5 (a) to 5 (f) are horizontal sectional views showing various sectional shapes as another embodiment of the steel pipe column of the present invention.

FIG. 6 is a cross-sectional view showing an embodiment of a joining type for applying to the steel pipe column for fireproof structure of the present invention.

FIG. 7 is an explanatory view showing an example of a procedure for joining the steel pipe columns for a refractory structure of the present invention.

FIG. 8 is an explanatory view showing another example of the procedure for joining the steel pipe columns for the refractory structure of the present invention.

9 (a) and 9 (b) are horizontal sectional views showing a refractory structure using a conventional refractory coating.

FIG. 10 is a horizontal cross-sectional view showing a conventional fireproof structure made of filled concrete.

FIG. 11 is a front view (partially sectional view) showing an example of a joint portion of a conventional steel pipe column.

FIG. 12 shows a structure of a conventional through diaphragm, (a) is a front view and (b) is a plan view.

FIG. 13 shows a structure of a conventional inner diaphragm, (a) is a front view and (b) is a plan view.
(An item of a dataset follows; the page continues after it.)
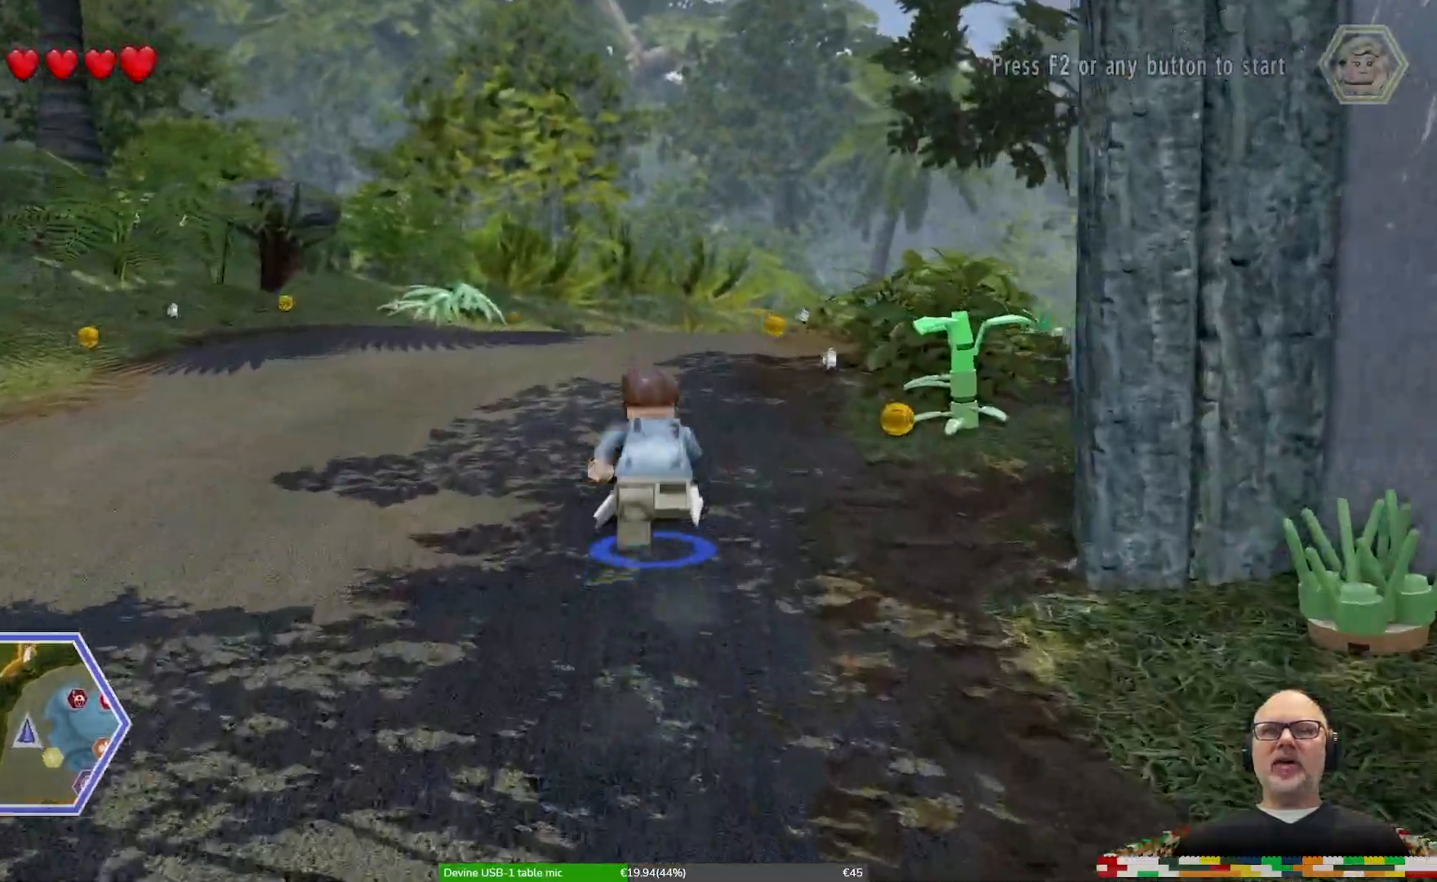
{"buttons": [], "left_stick": "up-right", "right_stick": "center"}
FIG. 14 shows a structure of a conventional outer diaphragm, (a) is a front view and (b) is a plan view.

[Explanation of symbols]

DESCRIPTION OF SYMBOLS 1 ... Outer steel pipe, 2 ... Inner steel member, 3 ... Hollow part, 4 ... Diaphragm, 5 ... Steel beam, 6 ... Fireproof coating material, 7 ... Thermal insulation material, 8
…concrete,

Claims (6)

[Claims] 1. A column is composed of an outer steel pipe having an outer cross section and an inner steel member having an inner cross section, and a hollow portion is provided as a heat insulating space between the outer steel pipe and the inner steel member. Fireproof structural steel pipe columns. 2. The steel pipe column for a refractory structure according to claim 1, wherein the outer steel pipe and the inner steel member are connected only by a joint portion. 3. A cross-section of the outer steel pipe so that a stiffening plate is an outer diaphragm for the inner steel member and a through diaphragm for the outer steel pipe with respect to a column-beam joint portion to which the beam is joined. The steel pipe column for a fire resistant structure according to claim 1 or 2, further comprising a stiffening plate that horizontally penetrates through the steel plate and has an inner edge in contact with the inner steel member. 4. The steel pipe column for a refractory structure according to claim 1, 2 or 3, wherein a steel material having higher high-temperature strength characteristics than the material of the outer steel member is used as the material of the inner steel member. 5. The steel pipe column for a refractory structure according to claim 1, 2, 3 or 4, wherein the outer surface of the inner steel member and / or the inner surface of the outer steel pipe is provided with a fire resistant coating. 6. The heat insulating material is arranged in the hollow portion,
The steel pipe column for fireproof structure according to 2, 3, 4 or 5.